Start of DATA TO PROCESS

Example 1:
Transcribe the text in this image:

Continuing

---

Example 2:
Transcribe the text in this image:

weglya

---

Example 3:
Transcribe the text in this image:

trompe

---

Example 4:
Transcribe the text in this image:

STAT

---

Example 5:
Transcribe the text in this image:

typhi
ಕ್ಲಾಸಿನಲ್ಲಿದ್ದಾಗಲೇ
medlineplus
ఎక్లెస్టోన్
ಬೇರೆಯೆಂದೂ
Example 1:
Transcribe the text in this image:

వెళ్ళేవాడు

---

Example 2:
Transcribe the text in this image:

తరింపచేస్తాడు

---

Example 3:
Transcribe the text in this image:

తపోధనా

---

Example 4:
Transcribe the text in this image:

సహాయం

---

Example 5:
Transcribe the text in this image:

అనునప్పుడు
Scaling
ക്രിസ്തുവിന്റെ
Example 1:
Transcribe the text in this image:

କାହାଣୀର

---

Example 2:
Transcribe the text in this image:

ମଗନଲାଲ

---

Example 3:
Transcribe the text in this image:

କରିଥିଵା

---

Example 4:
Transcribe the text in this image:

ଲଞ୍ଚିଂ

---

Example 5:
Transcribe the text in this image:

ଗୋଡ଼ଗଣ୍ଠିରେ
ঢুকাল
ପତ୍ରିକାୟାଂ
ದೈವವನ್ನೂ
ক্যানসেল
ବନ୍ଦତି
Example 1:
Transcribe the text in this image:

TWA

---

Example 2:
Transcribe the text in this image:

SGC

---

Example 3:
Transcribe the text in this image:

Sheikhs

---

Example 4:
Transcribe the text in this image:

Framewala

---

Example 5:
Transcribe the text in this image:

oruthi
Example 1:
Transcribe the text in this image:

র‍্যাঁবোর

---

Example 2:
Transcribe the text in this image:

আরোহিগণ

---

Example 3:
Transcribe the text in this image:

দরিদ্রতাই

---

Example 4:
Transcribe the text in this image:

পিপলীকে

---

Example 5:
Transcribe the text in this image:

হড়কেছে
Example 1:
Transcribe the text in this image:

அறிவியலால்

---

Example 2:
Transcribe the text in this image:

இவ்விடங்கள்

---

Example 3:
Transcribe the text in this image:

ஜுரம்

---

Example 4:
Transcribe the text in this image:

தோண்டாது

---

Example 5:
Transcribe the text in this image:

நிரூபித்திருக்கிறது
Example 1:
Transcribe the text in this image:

End of DATA TO PROCESS

§ YOUR TASK: Repeat every item above, replacing "Transcribe" with "Reproduce" and leaving everything else unchanged.

§ EXERCISE OUTPUT:
Example 1:
Reproduce the text in this image:

Continuing

---

Example 2:
Reproduce the text in this image:

weglya

---

Example 3:
Reproduce the text in this image:

trompe

---

Example 4:
Reproduce the text in this image:

STAT

---

Example 5:
Reproduce the text in this image:

typhi
ಕ್ಲಾಸಿನಲ್ಲಿದ್ದಾಗಲೇ
medlineplus
ఎక్లెస్టోన్
ಬೇರೆಯೆಂದೂ
Example 1:
Reproduce the text in this image:

వెళ్ళేవాడు

---

Example 2:
Reproduce the text in this image:

తరింపచేస్తాడు

---

Example 3:
Reproduce the text in this image:

తపోధనా

---

Example 4:
Reproduce the text in this image:

సహాయం

---

Example 5:
Reproduce the text in this image:

అనునప్పుడు
Scaling
ക്രിസ്തുവിന്റെ
Example 1:
Reproduce the text in this image:

କାହାଣୀର

---

Example 2:
Reproduce the text in this image:

ମଗନଲାଲ

---

Example 3:
Reproduce the text in this image:

କରିଥିଵା

---

Example 4:
Reproduce the text in this image:

ଲଞ୍ଚିଂ

---

Example 5:
Reproduce the text in this image:

ଗୋଡ଼ଗଣ୍ଠିରେ
ঢুকাল
ପତ୍ରିକାୟାଂ
ದೈವವನ್ನೂ
ক্যানসেল
ବନ୍ଦତି
Example 1:
Reproduce the text in this image:

TWA

---

Example 2:
Reproduce the text in this image:

SGC

---

Example 3:
Reproduce the text in this image:

Sheikhs

---

Example 4:
Reproduce the text in this image:

Framewala

---

Example 5:
Reproduce the text in this image:

oruthi
Example 1:
Reproduce the text in this image:

র‍্যাঁবোর

---

Example 2:
Reproduce the text in this image:

আরোহিগণ

---

Example 3:
Reproduce the text in this image:

দরিদ্রতাই

---

Example 4:
Reproduce the text in this image:

পিপলীকে

---

Example 5:
Reproduce the text in this image:

হড়কেছে
Example 1:
Reproduce the text in this image:

அறிவியலால்

---

Example 2:
Reproduce the text in this image:

இவ்விடங்கள்

---

Example 3:
Reproduce the text in this image:

ஜுரம்

---

Example 4:
Reproduce the text in this image:

தோண்டாது

---

Example 5:
Reproduce the text in this image:

நிரூபித்திருக்கிறது
Example 1:
Reproduce the text in this image:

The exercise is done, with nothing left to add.